This assignment is interesting as it is completely open to our imagination and interpretation on how we wish to tackle the problem.
In assignment 4 where we worked on the population data, there were some areas where there were opportunities where data displayed in maps would make a greatly visualisation to showcase certain information. Since the use of maps was covered in Lecture 10, we will use the same dataset from assignment 4 to complete the parts of the visualisation that we did not get to do in Assignment 4.
Some of the challenges we can expect are as follows:
There is a lot of data within the dataset (e.g., place people live, age profile, gender, type of dwelling, etc.) and it is a challenge to present to the user all of the information that is available. Many of the information contains geographical information that cannot be effectively conveyed in a form or table or graph which are the most prevalent form of visualisation. The most natural solution is to present the information against a map.
Since there is quite a lot of information that is available, a single map would not be able to convey the richness of information available. Therefore, we will single out 3 sets of information that we think would be interesting to the reader and plot them into a choropleth.

- **REQUIRED ACTIONS**:
A - Rewrite the entries, from their first line through the line containing "mezelf te horen praten.", as a numbered list with blank lines left out.
B - Extend the write-up on mapping the assignment 4 population data, picking up after its final sentence.

- **PROVIDED INFORMATION**:
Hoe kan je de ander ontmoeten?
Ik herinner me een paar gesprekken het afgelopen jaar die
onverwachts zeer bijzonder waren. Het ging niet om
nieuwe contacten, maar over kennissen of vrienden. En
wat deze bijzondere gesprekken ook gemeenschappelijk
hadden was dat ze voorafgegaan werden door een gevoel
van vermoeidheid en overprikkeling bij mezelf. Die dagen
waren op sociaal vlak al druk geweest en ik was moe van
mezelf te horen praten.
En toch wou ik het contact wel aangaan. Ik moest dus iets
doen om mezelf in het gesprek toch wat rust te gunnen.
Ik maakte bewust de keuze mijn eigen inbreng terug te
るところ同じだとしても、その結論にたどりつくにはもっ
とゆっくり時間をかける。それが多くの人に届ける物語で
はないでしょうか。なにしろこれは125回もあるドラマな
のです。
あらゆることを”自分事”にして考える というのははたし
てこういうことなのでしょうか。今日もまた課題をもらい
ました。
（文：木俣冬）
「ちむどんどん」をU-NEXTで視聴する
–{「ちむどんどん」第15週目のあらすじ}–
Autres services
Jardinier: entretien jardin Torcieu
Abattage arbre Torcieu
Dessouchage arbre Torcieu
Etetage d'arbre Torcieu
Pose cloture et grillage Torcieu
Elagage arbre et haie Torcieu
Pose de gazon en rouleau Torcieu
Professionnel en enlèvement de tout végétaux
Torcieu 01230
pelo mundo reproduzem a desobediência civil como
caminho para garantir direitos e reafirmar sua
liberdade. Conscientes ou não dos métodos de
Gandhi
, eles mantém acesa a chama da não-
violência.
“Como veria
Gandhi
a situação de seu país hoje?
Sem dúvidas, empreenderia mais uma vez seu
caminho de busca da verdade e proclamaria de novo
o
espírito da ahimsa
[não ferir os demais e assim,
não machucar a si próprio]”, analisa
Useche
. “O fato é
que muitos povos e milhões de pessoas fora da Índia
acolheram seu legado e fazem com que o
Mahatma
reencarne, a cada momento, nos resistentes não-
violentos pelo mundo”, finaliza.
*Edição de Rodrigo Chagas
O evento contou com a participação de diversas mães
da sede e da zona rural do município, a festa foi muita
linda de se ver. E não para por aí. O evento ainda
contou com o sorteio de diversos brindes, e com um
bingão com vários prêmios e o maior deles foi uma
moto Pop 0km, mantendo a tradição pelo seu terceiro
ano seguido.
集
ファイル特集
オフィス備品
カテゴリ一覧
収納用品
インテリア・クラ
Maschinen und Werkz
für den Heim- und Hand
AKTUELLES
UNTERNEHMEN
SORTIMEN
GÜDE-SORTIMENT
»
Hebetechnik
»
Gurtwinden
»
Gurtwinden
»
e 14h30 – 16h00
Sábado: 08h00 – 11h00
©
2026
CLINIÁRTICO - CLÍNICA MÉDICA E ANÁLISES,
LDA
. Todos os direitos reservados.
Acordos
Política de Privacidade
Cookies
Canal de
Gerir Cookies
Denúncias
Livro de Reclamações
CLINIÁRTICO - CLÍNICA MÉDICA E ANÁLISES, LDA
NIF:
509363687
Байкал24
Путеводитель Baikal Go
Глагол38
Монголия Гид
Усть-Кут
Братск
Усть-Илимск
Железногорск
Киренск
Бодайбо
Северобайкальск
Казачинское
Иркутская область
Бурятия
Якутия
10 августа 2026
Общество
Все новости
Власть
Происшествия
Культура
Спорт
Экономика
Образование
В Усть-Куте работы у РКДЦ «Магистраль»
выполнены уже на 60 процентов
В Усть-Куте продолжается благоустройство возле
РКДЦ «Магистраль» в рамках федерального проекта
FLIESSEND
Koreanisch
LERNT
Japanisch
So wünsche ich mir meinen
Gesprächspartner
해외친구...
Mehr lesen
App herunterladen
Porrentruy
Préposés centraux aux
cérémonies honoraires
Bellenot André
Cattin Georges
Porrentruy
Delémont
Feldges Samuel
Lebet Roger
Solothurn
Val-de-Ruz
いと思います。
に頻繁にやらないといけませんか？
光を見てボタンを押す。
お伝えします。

- **ANSWERS TO THE EXERCISES**:
A -
1. Hoe kan je de ander ontmoeten?
2. Ik herinner me een paar gesprekken het afgelopen jaar die
3. onverwachts zeer bijzonder waren. Het ging niet om
4. nieuwe contacten, maar over kennissen of vrienden. En
5. wat deze bijzondere gesprekken ook gemeenschappelijk
6. hadden was dat ze voorafgegaan werden door een gevoel
7. van vermoeidheid en overprikkeling bij mezelf. Die dagen
8. waren op sociaal vlak al druk geweest en ik was moe van
9. mezelf te horen praten.

B -
In the process of doing this assignment, I had originally intended to combine a Shiny app with R markdown to provide some interactivity. However, there seems to be some issues relating to the use of RenderTmap that didn’t seem to quite work in Rmd (it was ok as a standalone Shiny app though). Therefore, instead of pursuing interactivity via Shiny, we can also attempt to use animation to provide more information to the reader while achieving a visually appealing infographic for the reader. In this instance, one of the problems that I highlighted in assignment 4 where the population pyramid, when plotted into facets using years, ended up looking extremely cluttered and lost its appeal and ability to convey useful info. However, in this assignment, we will instead animate the pyramid which is both informative (we can see how the population changes over time) and interesting (having animation is more visually appealling).
Since it is really difficult to sketch a choropleth by hand, we will instead provide the step-by-step directions to generate them instead in the next section.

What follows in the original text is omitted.